Ort: Carlswerk Victoria, Köln
Vorband: A happy return

The Notwist die wievielte eigentlich? Gefühlt habe ich sie in den letzten 10 Jahren jedes Jahr gesehen. Tatsächlich waren es dann bloß sechs Konzerte, aber immerhin. Nachdem sie vor 2 Jahren bereits im Carlswerk gastieren, ist dies nun das zweite Kölner Konzert der Band in Folge, das sie im doch recht großen Carlswerk spielen und erneut ausverkaufen. Ja, in Köln sind The Notwist eine große Nummer.
Ich bin zeitig vor Ort, so dass ich noch einen guten Platz vor der Bühne bekomme. Als ich a so stehe und warte sehe ich, dass Teile der Notwister und ein paar andere Personen entspannt im Halbdunkel des hinteren Randbereiches auf der Bühne sitzen. Scheinbar warten sie – genau wie ich und viele andere – auch nur darauf, dass es endlich losgehen kann. Um zehn vor acht ist das Carlswerk gut halb gefüllt. Das reicht scheinbar, um den Geduldsfaden reißen zu lassen. Zwei Männer stehen auf, verabschieden sich aus dem Grüppchen und gehen nach vorne an den Bühnenrand zu ihren Instrumenten. Das Konzert von A happy return beginnt. Leise und kaum wahrnehmbar. Ich vermute, in den ersten Minuten hat sich dieser Konzertbeginn nicht bis ganz hinten im schlauchförmigen Carlswerk rumgesprochen, denn die Geräuschkulisse, die bei mir ankommt, übertönt so manche leise Note.

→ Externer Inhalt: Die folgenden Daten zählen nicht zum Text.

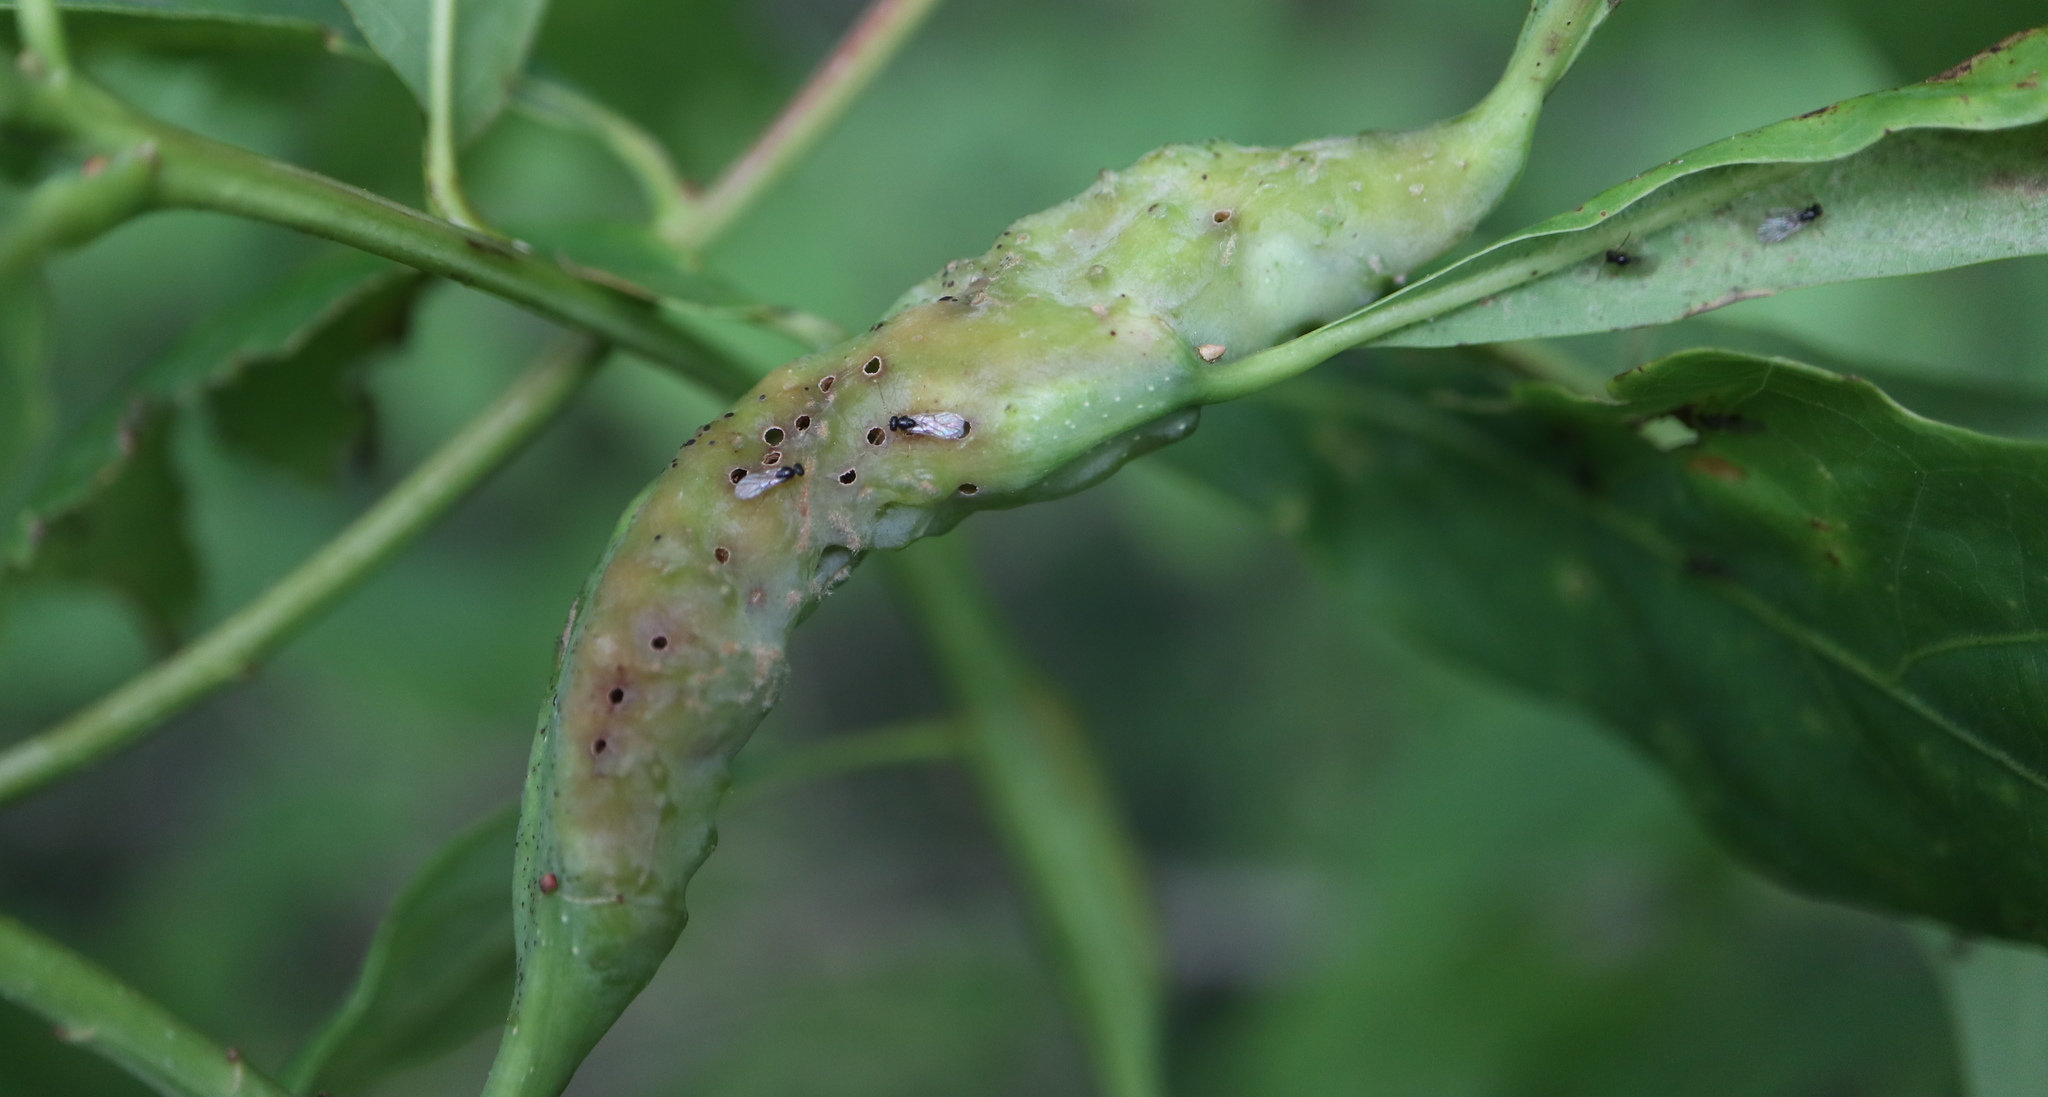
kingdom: Animalia
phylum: Arthropoda
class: Insecta
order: Hymenoptera
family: Cynipidae
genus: Neuroterus
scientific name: Neuroterus quercusbaccarum
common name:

Bei meiner Internetsuche nach Happy return bringt Google einiges durcheinander. Ich hatte beim Konzert nur Happy return ohne einen Artikel davor als Bandnamen verstanden, daher verläuft meine Suchanfrage nicht genau genug. Denn gefühlt wahllos und teilweise falsch werden auf der ersten Suchseite mehrere Bands verwurschtelt. Da wäre zum einen die Emo-/ Indierockgruppe The happy return aus San Diego, eine The happy return Band, die von 1967 bis 1970 aktiv war, zu der allerdings ein Foto der San Diego-er The happy return visualisiert wird und die Band A happy return aus UK, der Musik als Minimalisten-Folk bezeichnete wird. Letztere ist die Band, die ich suche.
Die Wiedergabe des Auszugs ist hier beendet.